いつもと同じ筈なのに突然胸がドキドキと鼓動を打つ。
ほわほわと、心が躍るような感覚。
傍にいるだけで、こそばくて、そして知らずに笑顔になる。
「えへへ……あのね、俺、大好き……だからねぇ、ずっと、一緒にいてねぇ?」
ふにゃんと笑みが緩く、柔らかく、あきらは奈津ノ介に笑いかける。
そしてのろのろと畳の上を這い奈津ノ介との距離を縮める。
「奈津君、大好きなんだぁ」
「僕もあきらさんのこと好きですよ」
隣に座って嬉しそうに笑まれるとこちらも心が和む。奈津ノ介もその例外ではなくて知らず笑顔だ。
嬉しい、と満面の笑みであきらは奈津ノ介の腕にしがみつく。

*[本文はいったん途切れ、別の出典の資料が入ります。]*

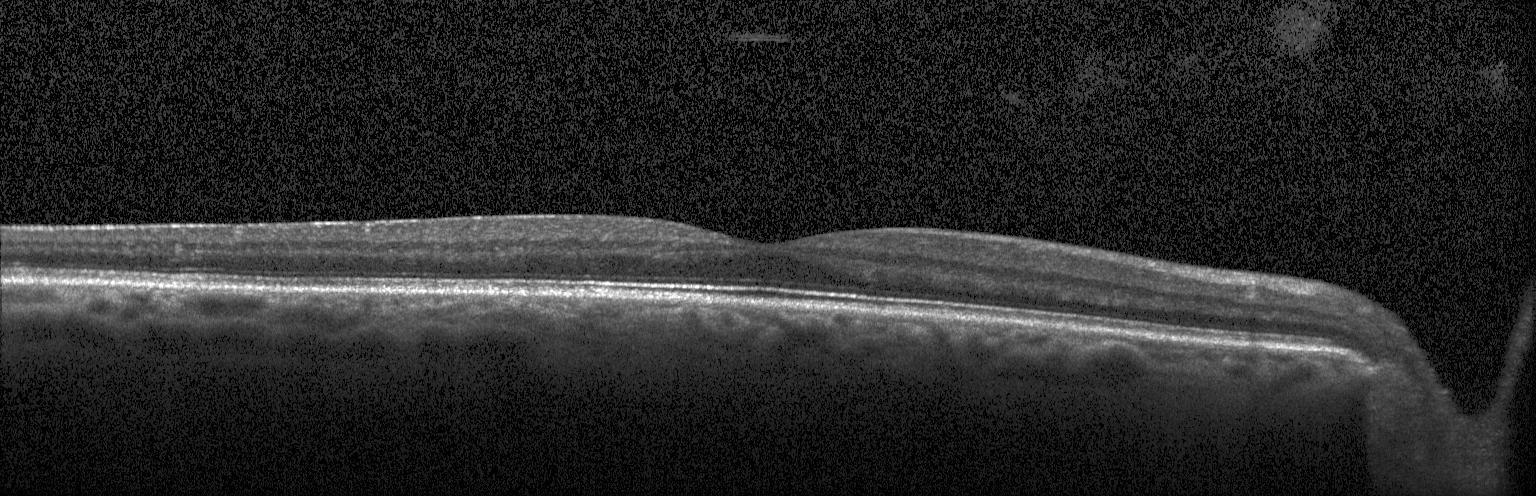
Centered on the fovea, retinal OCT B-scan — Assessment: no choroidal neovascularization, diabetic macular edema, or drusen.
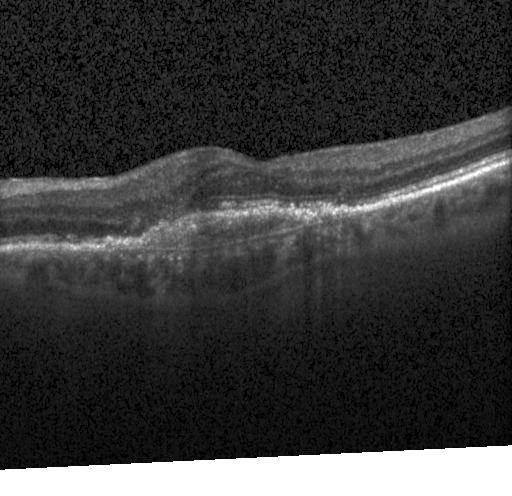
Diagnosis: a choroidal neovascular membrane.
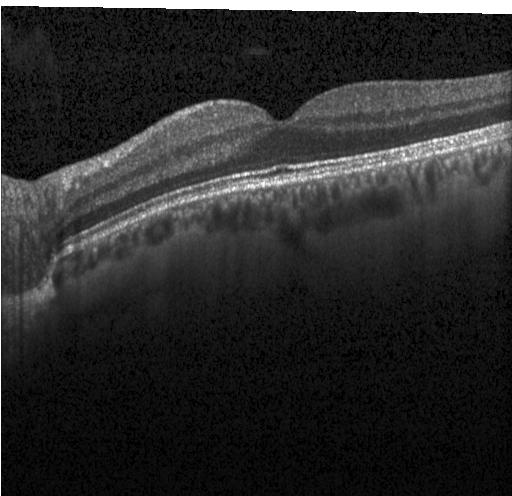
Macular scan, Heidelberg Spectralis, OCT B-scan, spectral-domain optical coherence tomography.
Finding: no CNV, DME, or drusen.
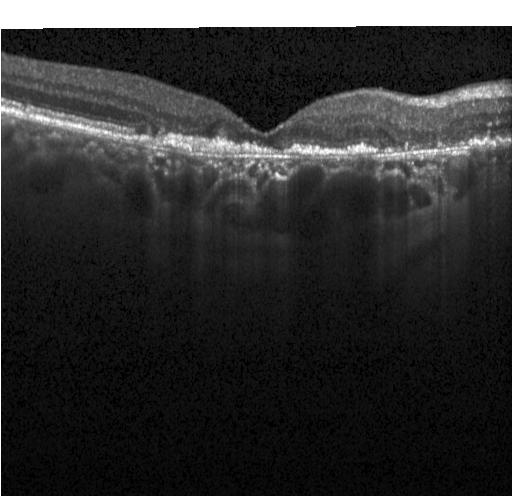
Retinal OCT cross-section. Instrument: Heidelberg Spectralis. Horizontal scan through the fovea. Dx: a choroidal neovascular membrane.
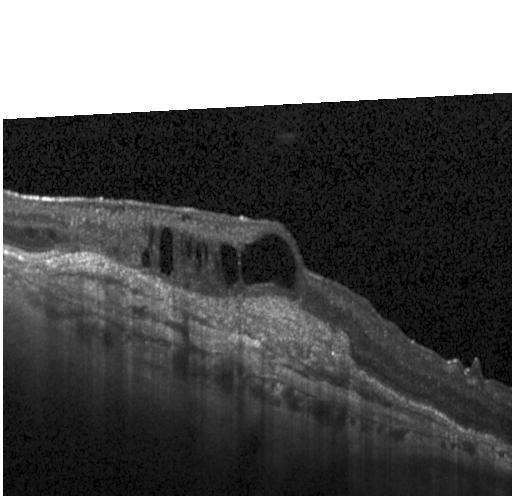

Spectral-domain optical coherence tomography, OCT B-scan, instrument: Heidelberg Spectralis, fovea-centered
Diagnosis: a choroidal neovascular membrane.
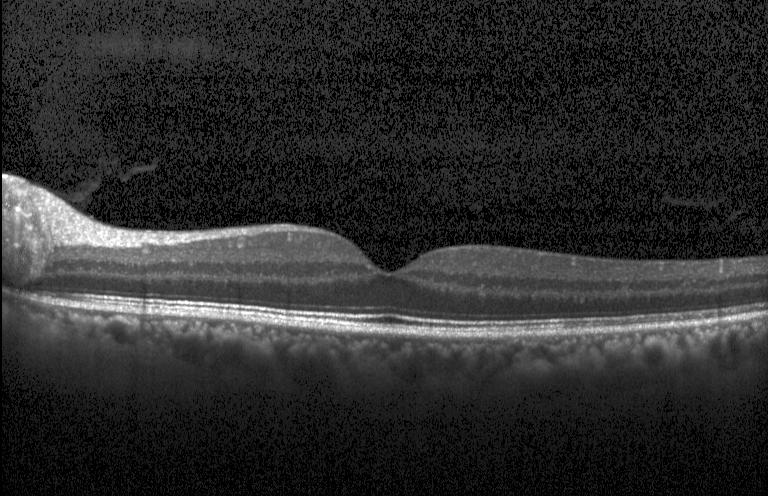 Macular OCT: no choroidal neovascularization, diabetic macular edema, or drusen.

きゅ、と控え目にこもる力がなんだかとても幼く、そしていとおしい。
「何か手伝えることあったら、言ってね? 俺頑張る」
「んー別にないですかねぇ」
「本当に本当?」
ぐっと下から見上げられて、奈津ノ介は困ったなぁ、と笑う。
何か手伝えることを言ってやってもらわないといけないような雰囲気だ。
あきらはそれを待っている。
「じゃあ……ちょっとお店の片づけしましょうか」
「うん! 手伝う!」
立ち上がって靴を履き店内に降りると何からやるの、とあきらははしゃぐ。そのままこけてしまいそうな危うさでちょっと奈津ノ介は心配だ。
「それじゃ……この棚の本、移動させようかな」
奈津ノ介の隣の棚、そこには和綴じの本からあやしげな巻物、ほかにも洋書が乱雑そうで、でもそうでなく積み重なって置かれている。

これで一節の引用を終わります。